Chroniques

Orval Carlos Sibelius Super Forma

Voyager dans les fantasmes d’un musicien pour qui la mélodie sera toujours la plus belle chose au monde, ça vous dit ? C’est à peu de choses près le postulat du troisième album d’Orval Carlos Sibelius, pseudo énigmatique derrière lequel se cache le parisien Axel Monneau (ex Snark, Centenaire et My Jazzy Child). D’emblée, Super Forma s’avère ce qu’il promettait d’être (sans qu’on puisse pour autant le trouver quelque peu déceptif) : une œuvre belle et abracadabrantesque, un album totalement en roue libre où des dédales instrumentaux enveloppent de petits bijoux de pop pointilliste, d’intentions stellaires et de guitares psychédéliques.
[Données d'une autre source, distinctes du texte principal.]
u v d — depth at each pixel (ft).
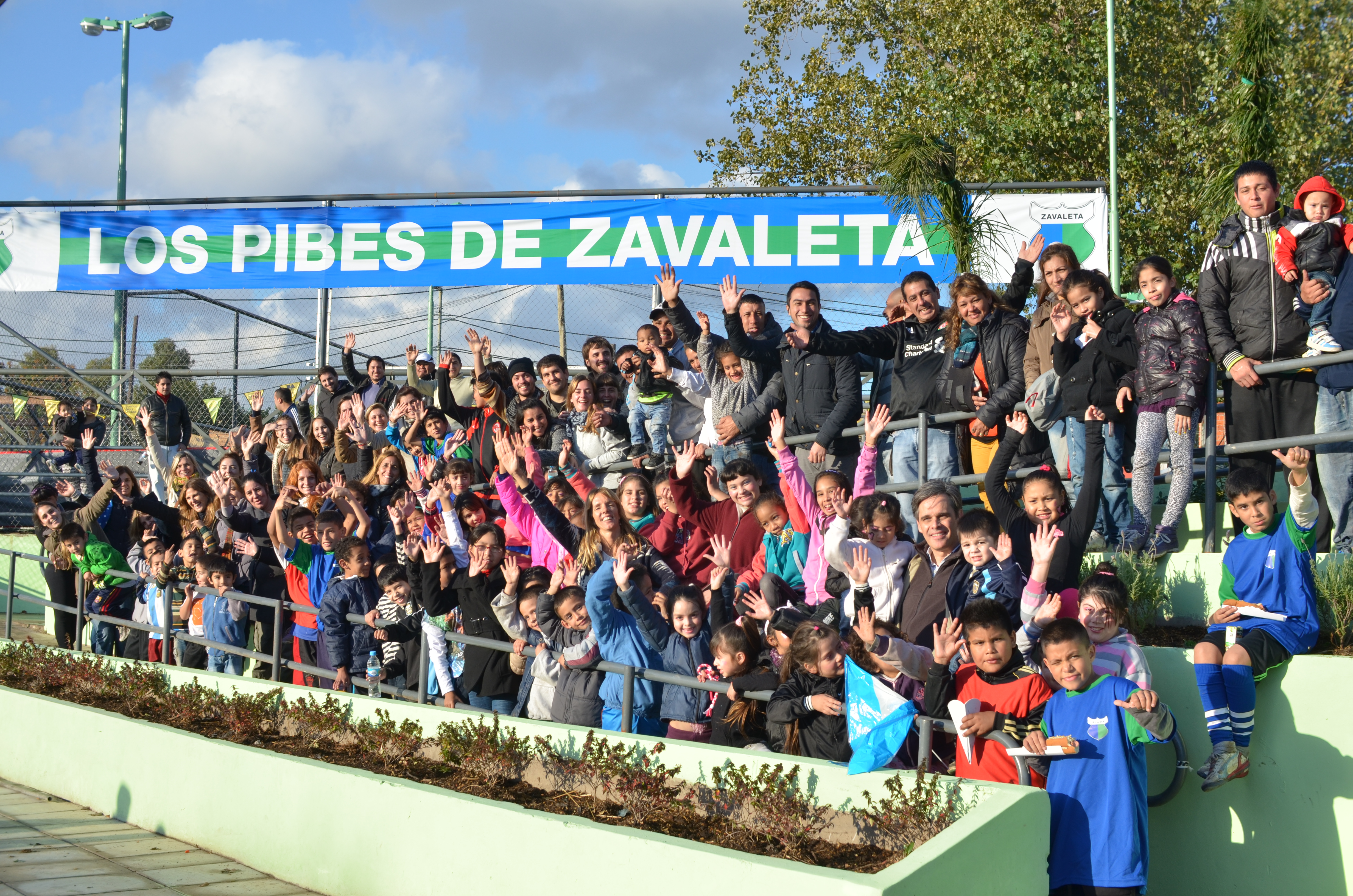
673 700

Ce qui frappe chez Orval Carlos Sibelius, et dans ce Super Forma, c’est la multiplicité des sons à entendre, des mélodies partout, en premier ou en second plan, brouillonnes ou tout en reliefs. Et le pire, c’est que tout semble s’articuler avec la plus parfaite des précisions, à la coule, sans démonstration vaseuse. Le parisien y multiplie les références (au psychédélisme africain, à la pop oblique des sixties, aux compositeurs de musiques de films italiens,…) jusqu’à façonner un mille-feuille ludique truffé d’histoire musicale, comme l’illustrent « Cafuron » et « Spinning Round »  qui sonnent comme deux inédits de l’album The Piper At The Gates Of Dawn de Pink Floyd période Syd Barrett, mais avec le son d’aujourd’hui.

Bien sûr, les auditeurs peu ouverts à ce gendre de mille-feuille mélodique pourront peut-être trouver cet album avant-gardiste un peu trop bordélique. Mais quelle science du bricolage, quelle expressivité dans la mélodie, quelle production (très discrète). Bref, voilà une haute idée du psychédélisme, tel qu’il doit se pratiquer en 2013, et dans les années à venir. Car oui, il va falloir s’y préparer : dès demain, se référer aux arabesques folles d’Orval Carlos Sibelius deviendra plus que jamais un boulot à part entière.

A croire que les œuvres fortes naissent en permanence dans la douleur. Celle-ci était en gestation depuis deux ans – un premier ingénieur du son ayant jeté l’éponge après quelques semaines de travail, laissant les clés de ce maelström sous acide à Stéphane Laporte (également producteur de Centenaire, Egyptology ou encore Karaocake). Une éternité à l’heure actuelle, et plus que jamais pour ce clochard céleste d’Axel Monneau qui, lassé, enregistra et publia son deuxième album entre temps (l’excellent Recovery Tapes en 2011).

Au milieu de ces expérimentations farfelues, de ce divorce avec toute forme de repères temporels, il y a bien sûr quelques singles. « Good Remake », notamment : grand tube épique où le goût pour l’électricité des Byrds ou de Kevin Ayers croise la beauté corrosive de Robert Wyatt. Un ultime sommet (sans compter « Burundi », chanson cachée en forme d’hymne tribal) qui vient confirmer que Super Forma, très élégant dans ses arrangements, audacieux dans ses cassures rythmiques, dosant brillamment l’onirisme et l’artisanat, est assurément un des albums les plus réussis de 2013.